§ **Data to process**
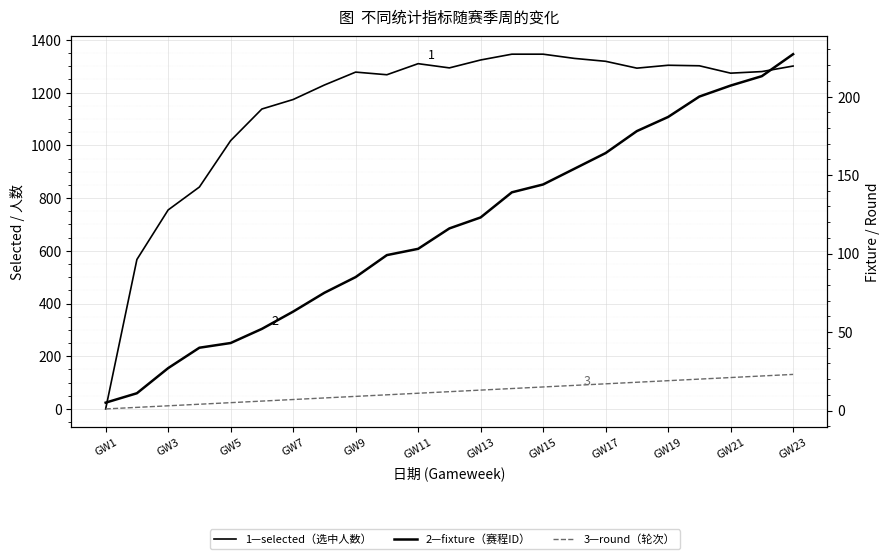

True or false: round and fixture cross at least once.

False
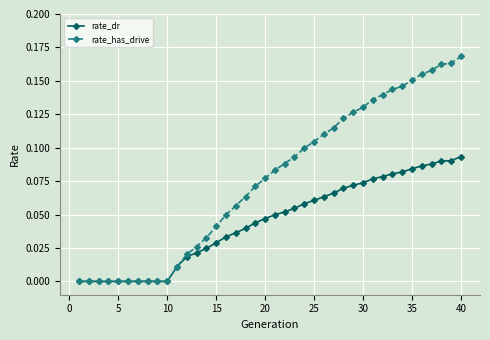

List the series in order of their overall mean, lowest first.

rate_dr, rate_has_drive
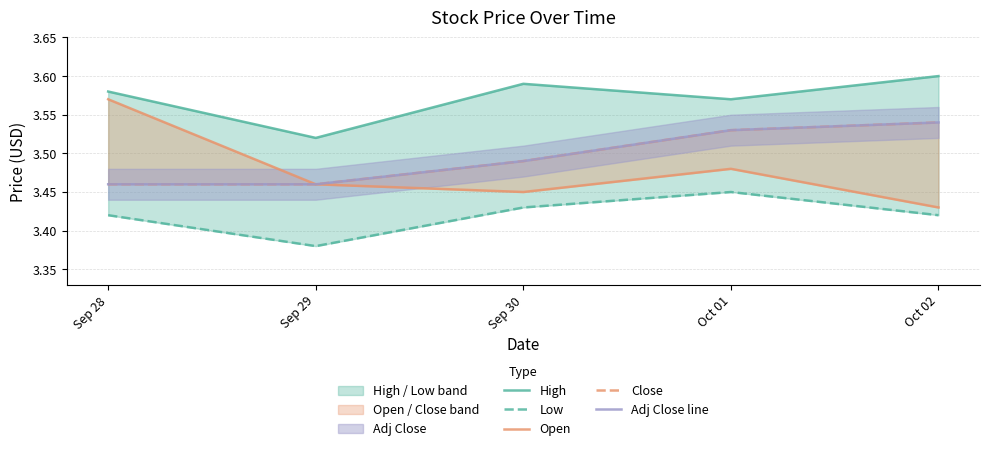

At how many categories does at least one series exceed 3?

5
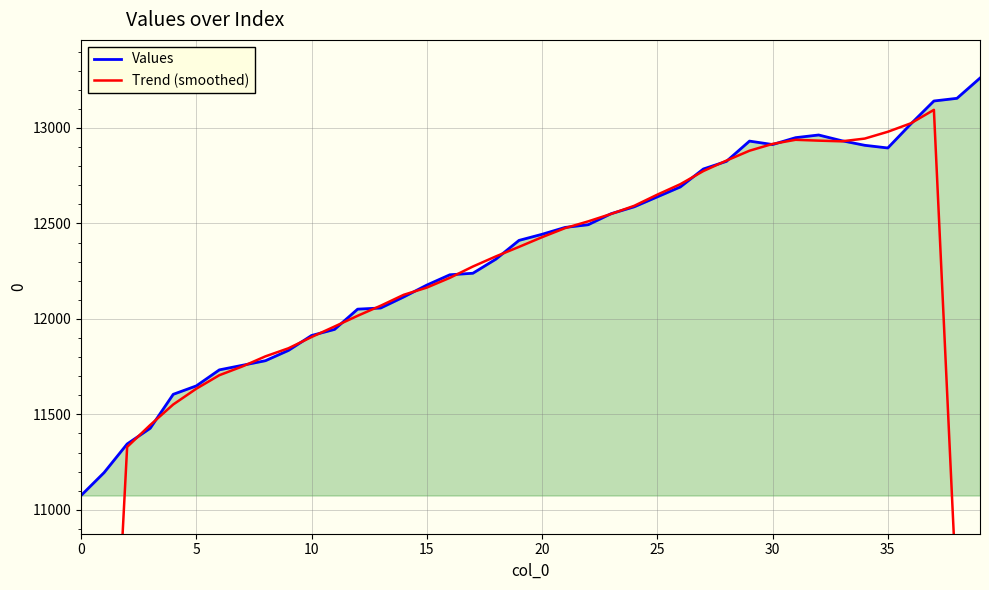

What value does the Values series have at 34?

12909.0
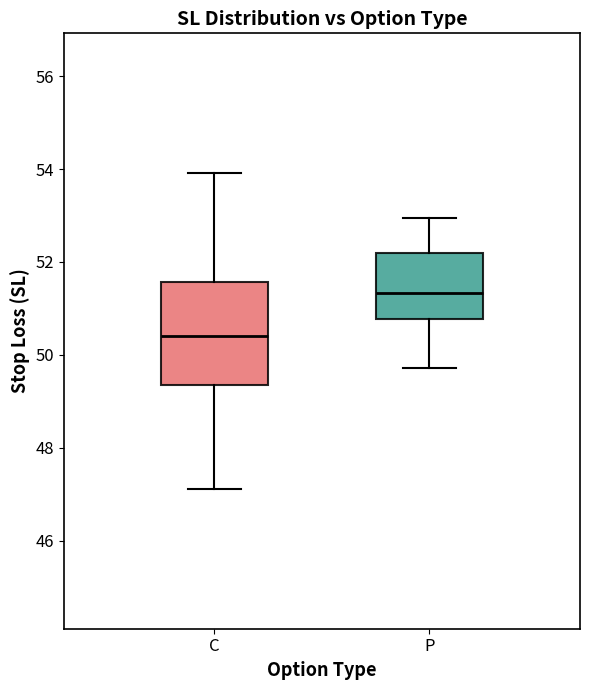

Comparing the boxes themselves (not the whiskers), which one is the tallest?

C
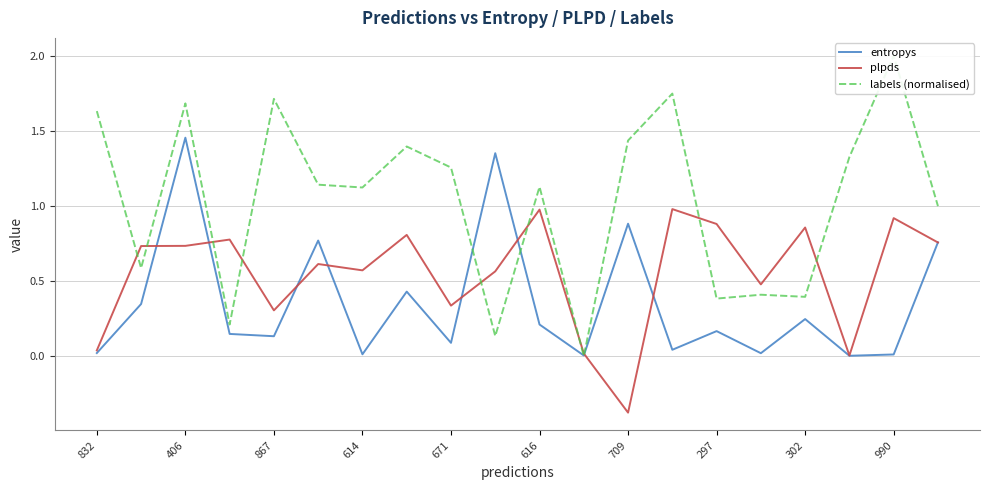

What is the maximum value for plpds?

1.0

§ **What the task asks**
Copy the entries above word for word, including each answer. Leave out the pictures.

§ **Response area**
True or false: round and fixture cross at least once.

False

List the series in order of their overall mean, lowest first.

rate_dr, rate_has_drive

At how many categories does at least one series exceed 3?

5

What value does the Values series have at 34?

12909.0

Comparing the boxes themselves (not the whiskers), which one is the tallest?

C

What is the maximum value for plpds?

1.0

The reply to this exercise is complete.